The professor claimed that the university refused to renew her year-to-year contract because of her sex and/or national origin. The university claimed that her contract was not renewed because of her treatment of a student and other incidents involving complaints by other professors regarding her “over-aggressiveness and lack of tact.”
The professor had taught a student in a previous semester who had made her uncomfortable, presumably using too much of her office-hour time and other things. She heard that the student was going to reenroll in one of her classes the next semester. She then met with the student and one of his current professors and presented the student with a list of rules for enrolling in her courses in the future, including: (1) using her office hours a maximum of five to 10 minutes a week; (2) no blocking doorways of classrooms or offices; and (3) keeping an appropriate distance from professors and classmates.
When the professor discussed the incident with a university staff member who counsels on how to deal with difficult students, the staff member concluded that the professor “showed no concern about the student” and refused to accept any responsibility for her own actions, which included limiting availability to students during her regular office hours.
The court dismissed the complaint, concluding that the plaintiff presented no evidence to show that the university’s proffered reasons for contract non-renewal, her rudeness, was a pretext for sex or national origin discrimination.

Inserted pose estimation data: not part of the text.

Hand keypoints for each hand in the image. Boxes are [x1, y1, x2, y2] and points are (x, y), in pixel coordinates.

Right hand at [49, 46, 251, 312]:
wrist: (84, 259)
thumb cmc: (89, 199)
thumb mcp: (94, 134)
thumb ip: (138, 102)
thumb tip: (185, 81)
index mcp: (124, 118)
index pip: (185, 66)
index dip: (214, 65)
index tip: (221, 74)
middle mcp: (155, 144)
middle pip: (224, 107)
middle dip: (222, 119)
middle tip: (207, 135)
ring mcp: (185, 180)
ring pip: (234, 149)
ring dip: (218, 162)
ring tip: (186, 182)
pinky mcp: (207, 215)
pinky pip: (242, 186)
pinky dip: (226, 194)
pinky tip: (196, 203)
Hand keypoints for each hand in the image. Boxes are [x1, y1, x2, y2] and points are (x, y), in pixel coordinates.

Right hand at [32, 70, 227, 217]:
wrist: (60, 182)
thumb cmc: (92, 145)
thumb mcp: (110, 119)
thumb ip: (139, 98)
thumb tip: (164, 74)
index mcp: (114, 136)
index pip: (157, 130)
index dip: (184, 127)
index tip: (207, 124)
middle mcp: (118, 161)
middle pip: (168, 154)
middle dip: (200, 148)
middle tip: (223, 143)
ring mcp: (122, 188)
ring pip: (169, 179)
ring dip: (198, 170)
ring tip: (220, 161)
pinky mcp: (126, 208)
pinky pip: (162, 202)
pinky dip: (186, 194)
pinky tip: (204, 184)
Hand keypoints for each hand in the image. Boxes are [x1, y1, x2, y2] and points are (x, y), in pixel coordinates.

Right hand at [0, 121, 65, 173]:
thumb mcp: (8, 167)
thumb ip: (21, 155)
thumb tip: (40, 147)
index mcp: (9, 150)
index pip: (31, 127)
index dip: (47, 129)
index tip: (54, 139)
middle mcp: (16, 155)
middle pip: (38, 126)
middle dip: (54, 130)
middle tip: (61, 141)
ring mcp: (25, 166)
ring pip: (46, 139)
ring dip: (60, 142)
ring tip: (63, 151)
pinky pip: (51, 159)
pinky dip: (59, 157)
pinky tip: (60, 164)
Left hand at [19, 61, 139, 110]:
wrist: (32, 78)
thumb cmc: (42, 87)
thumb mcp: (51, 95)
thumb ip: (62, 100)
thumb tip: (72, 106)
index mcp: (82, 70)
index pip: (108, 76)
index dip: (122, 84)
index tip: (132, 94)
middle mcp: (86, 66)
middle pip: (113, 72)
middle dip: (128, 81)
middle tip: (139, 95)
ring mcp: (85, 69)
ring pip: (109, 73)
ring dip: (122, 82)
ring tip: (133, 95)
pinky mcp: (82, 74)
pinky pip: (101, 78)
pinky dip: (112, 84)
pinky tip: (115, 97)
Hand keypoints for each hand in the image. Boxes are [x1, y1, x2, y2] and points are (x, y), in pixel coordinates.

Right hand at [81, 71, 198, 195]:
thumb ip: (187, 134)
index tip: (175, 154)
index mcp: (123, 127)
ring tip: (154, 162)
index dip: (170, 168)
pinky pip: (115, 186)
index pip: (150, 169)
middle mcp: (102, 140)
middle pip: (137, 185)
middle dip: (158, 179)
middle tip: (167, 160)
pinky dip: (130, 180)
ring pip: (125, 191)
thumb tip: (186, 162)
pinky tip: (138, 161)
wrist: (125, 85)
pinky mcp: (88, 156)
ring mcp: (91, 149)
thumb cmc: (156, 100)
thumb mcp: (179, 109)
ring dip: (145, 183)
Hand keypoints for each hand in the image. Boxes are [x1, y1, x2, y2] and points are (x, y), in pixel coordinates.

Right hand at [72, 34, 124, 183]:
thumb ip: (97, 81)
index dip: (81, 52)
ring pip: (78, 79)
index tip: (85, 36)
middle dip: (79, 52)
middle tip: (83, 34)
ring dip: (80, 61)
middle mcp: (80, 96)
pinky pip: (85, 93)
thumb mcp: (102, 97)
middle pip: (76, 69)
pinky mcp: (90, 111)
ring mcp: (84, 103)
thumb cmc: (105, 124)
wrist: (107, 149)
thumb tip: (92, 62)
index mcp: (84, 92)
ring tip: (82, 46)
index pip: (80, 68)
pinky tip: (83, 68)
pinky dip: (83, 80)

The Service Employees International Union (SEIU) recently won an election of 574 adjunct faculty at St. Louis Community College to represent the faculty unit in collective bargaining with the college. The adjunct faculty voted 188 to 15 in favor of SEIU representation in an election agreed to by the college and the union and conducted by a third-party vendor.
On the private-sector front, two different SEIU locals have filed petitions with the National Labor Relations Board (NLRB) to represent adjunct faculty at Brandeis University and University of Chicago.
And in other labor-related news, the NLRB has agreed to review requests by affiliates of the United Auto Workers (UAW) union to reconsider and review its decision in Brown University to decline union petitions to represent graduate students on the grounds that they are students and not employees. The NLRB recently decided to review petitions filed separately by UAW affiliates to represent graduate research and teaching assistants at Columbia University (NLRB No. 02 RC 143012) and The New School (NLRB No. 02 RC 143009).